The power behind the [intelligence] throne (1 of 2)

In light of the mind blowing revelations of government privacy intrusion in past weeks, it is worth considering how these breaches of privacy were allowed to occur.  Obviously, the Fourth Amendment is the paramount law in situations such as this and states that “the right of the people to be secure in their persons, houses, papers, and effects against unreasonable searches and seizures, shall not be violated, and no Warrants shall issue, but upon probable cause, supported by Oath or affirmation, and particularly describing the place to be searched, and the persons or things to be seized.”

However, the two main sources of authority that seem to be at the root of the government’s newfound intrusive technology authority begin with The Patriot Act and the 1978 Foreign Intelligence Surveillance Act (FISA).  Part 1, presented here, will focus on FISA.

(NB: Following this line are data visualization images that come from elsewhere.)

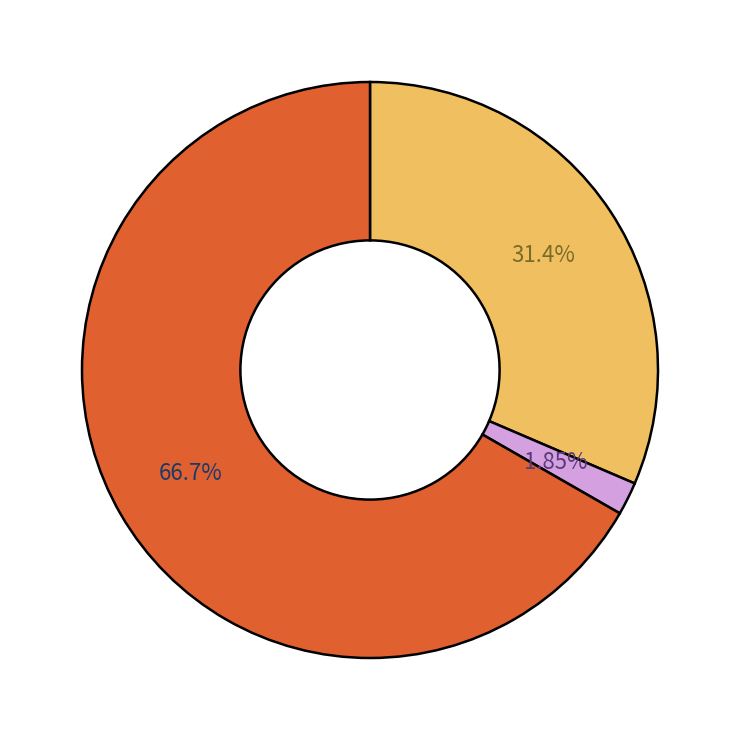

Is there any slice that represents more than half of the pie?

Yes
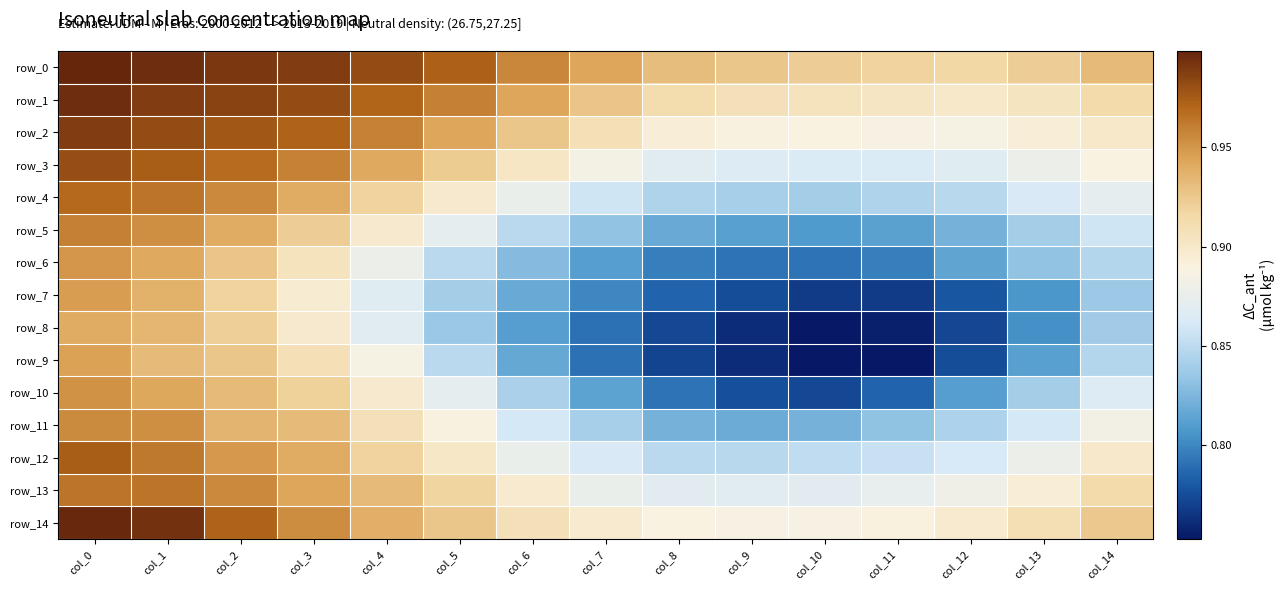

What is the difference between the maximum and minimum values in the row_5 series?

0.2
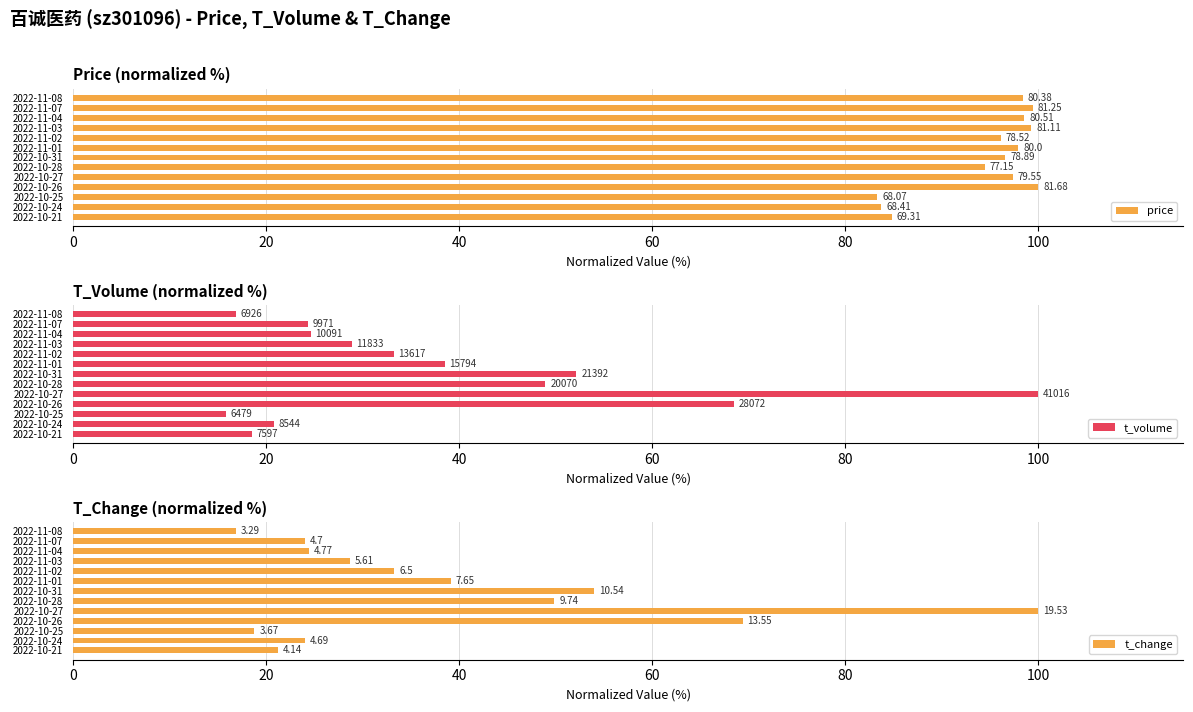

How many values in the t_change series exceed 28?

7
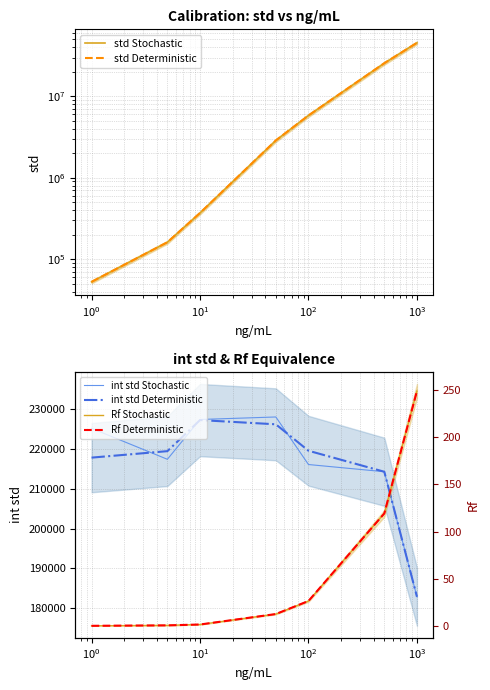

Which series has the largest total across all categories?

std Stochastic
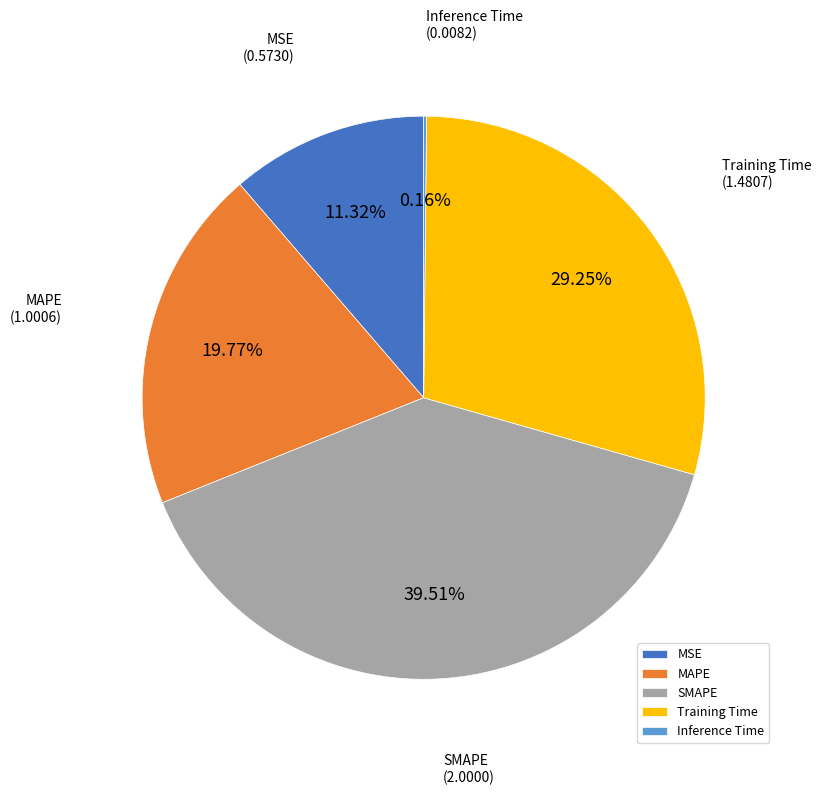

What is the largest slice in the pie chart?

SMAPE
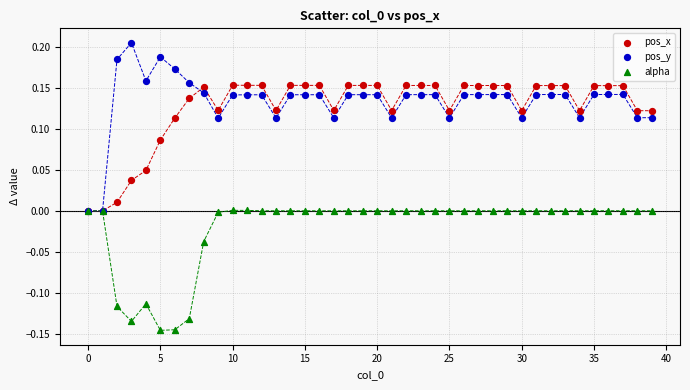

What are all the series names shown in the legend?

pos_x, pos_y, alpha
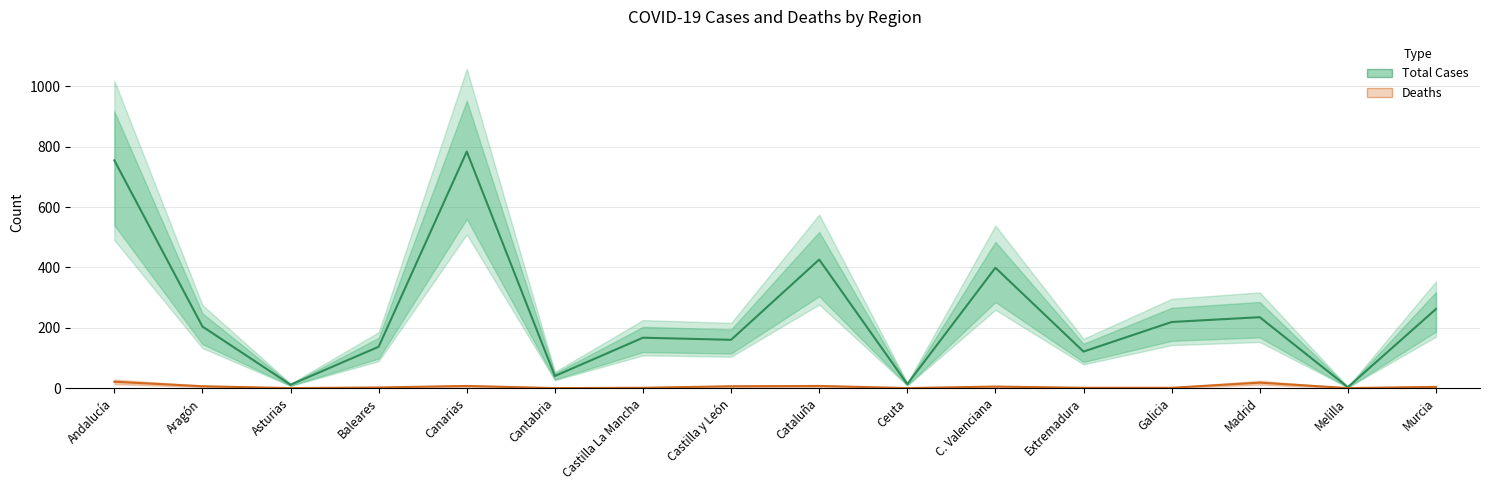

Rank the series by their average value, from lowest to highest.

Deaths, Total Cases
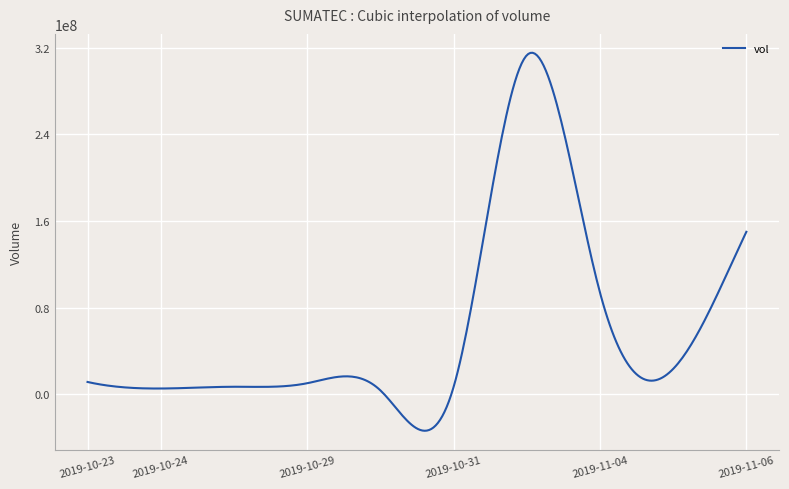

What is the maximum value shown in the chart?

315145316.9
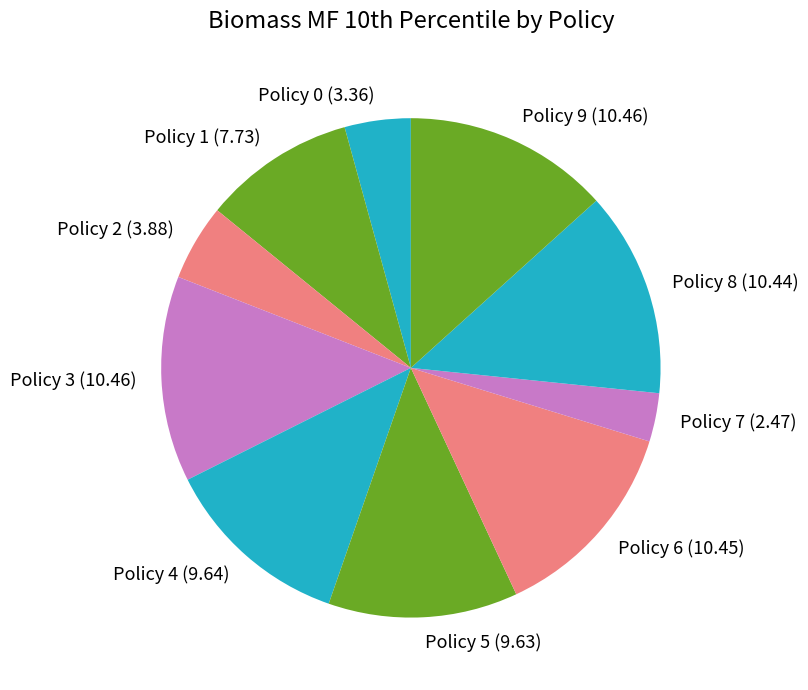

What is the smallest slice in the pie chart?

Policy 7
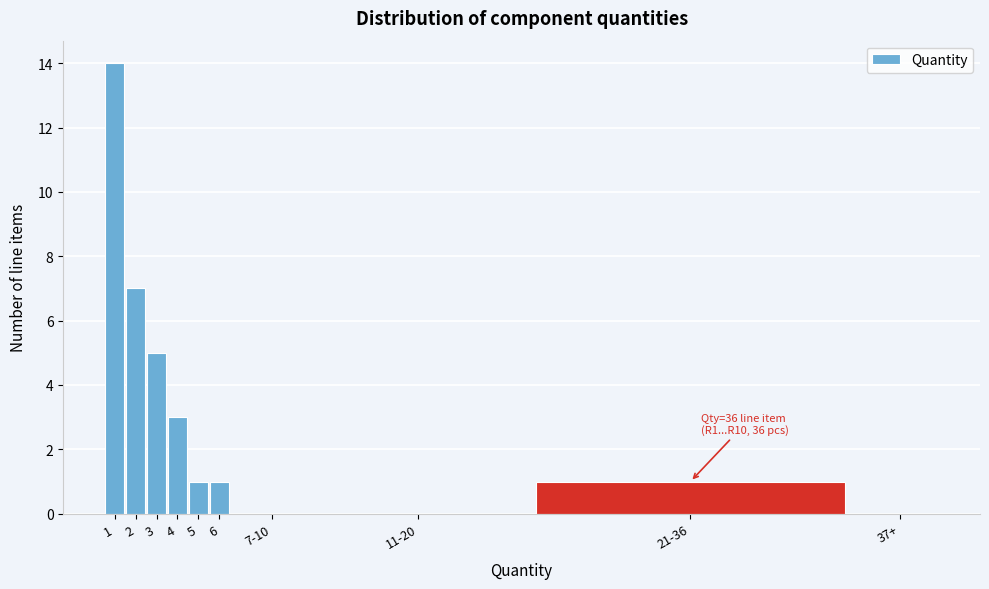

Reading left to right, extract all data points from this chart.

1=14	2=7	3=5	4=3	5=1	6=1	7-10=0	11-20=0	21-36=1	37+=0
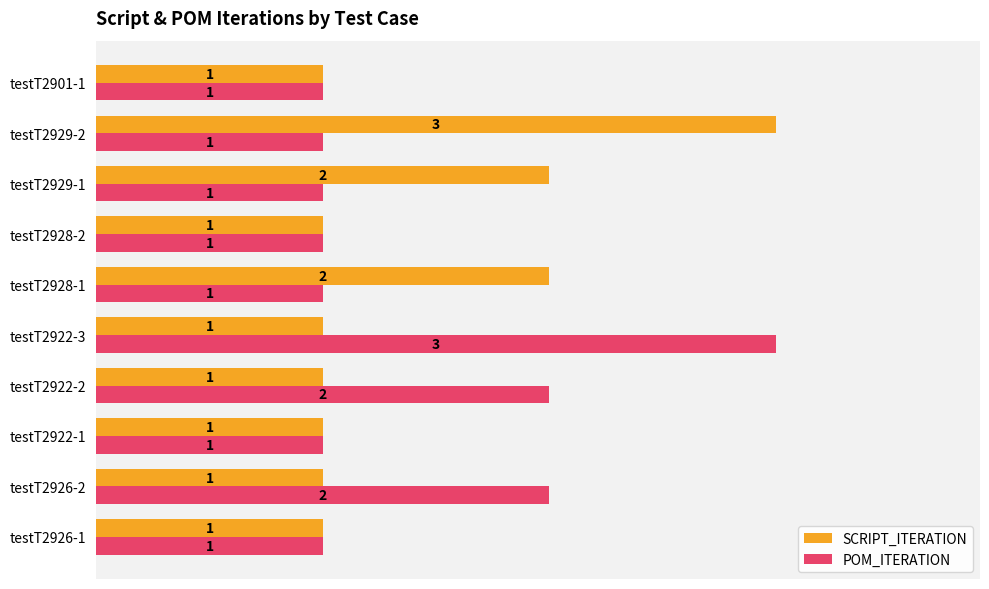

What is the sum of all SCRIPT_ITERATION values?

14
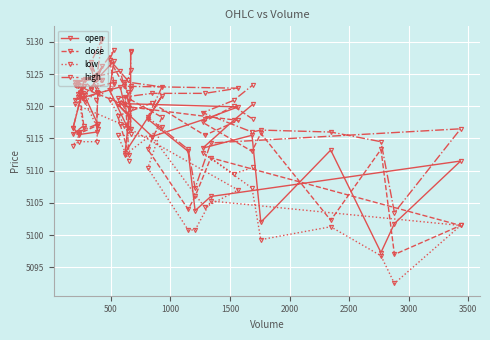

How many interior local peaks does the open series have?

10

FISA was passed in response to intelligence agency overreach over the decades.  It established rules governing the government when it desires to conduct electronic surveillance outside the United States.  FISA set up a special federal court where secret FISA search warrants may be submitted in order to keep national investigations classified.  The government could make a “classified application to a special court, identifying or describing the target[,] demonstrate probable cause that the target is a foreign power or an agent thereof, and that the facilities to be monitored will be used by the target.” 

This seems straightforward enough.  Intelligence agencies can apply for a search warrant to tap phone lines of an enemy of the state after proving by probable cause that the line will be used by that enemy.  Or is it an enemy?  The language seems to suggest that the party at issue needs only to be a person of interest.  However, in 2008, Congress added “section 702 to the statute, allowing the government to use electronic surveillance to collect foreign intelligence on non-U.S. persons it reasonably believes are abroad, without a court order for each target.”  Although a U.S. citizen may not intentionally be targeted, the lack of any practical oversight raises concerns.  Do government agencies do what they ought to when no one is looking?

An unclassified government document used as a teaching tool states that: An acquisition authorized under section 702:

  • May not intentionally target any person known at the time of acquisition to be located in the U.S.
  • May not intentionally target a person reasonably believed to be located outside the United States, if the purpose of such acquisition is to target a particular, known person reasonably believed to be in the U.S.
  • May not intentionally target an USPER reasonably believed to be located outside the U.S.
  • May not intentionally acquire any communication as to which the sender and all intended recipients are known at the time of the acquisition to be located in the U.S.
  • Shall be conducted in a manner consistent with the Fourth Amendment

Again, this sounds reasonable enough.  But the true question is of course whether the government is following these procedures.  More telling is of course recent statistics.  The Foreign Intelligence Surveillance Court did not reject a single warrant application from 1979 to 2002.  Since President Obama has taken office, it has denied two warrants and granted 8,600.  Absolute power corrupts. 

The problem with a secret court is that there is little oversight.  That is not to say that there aren’t agencies or Congressmen with the power of oversight, it is simply to say that the secret judge doesn’t seem to have anyone in front or above him except for the unilateral muscular government agency, and that is clearly not enough.

As far as section 702, it sounds like a wink-and-a-nod provision that says, Americans can’t intentionally be surveilled, but should they be . . . it will probably be allowed to slide, since it was in good faith.

We need to tighten these statutes.  Privacy and security can co-exist.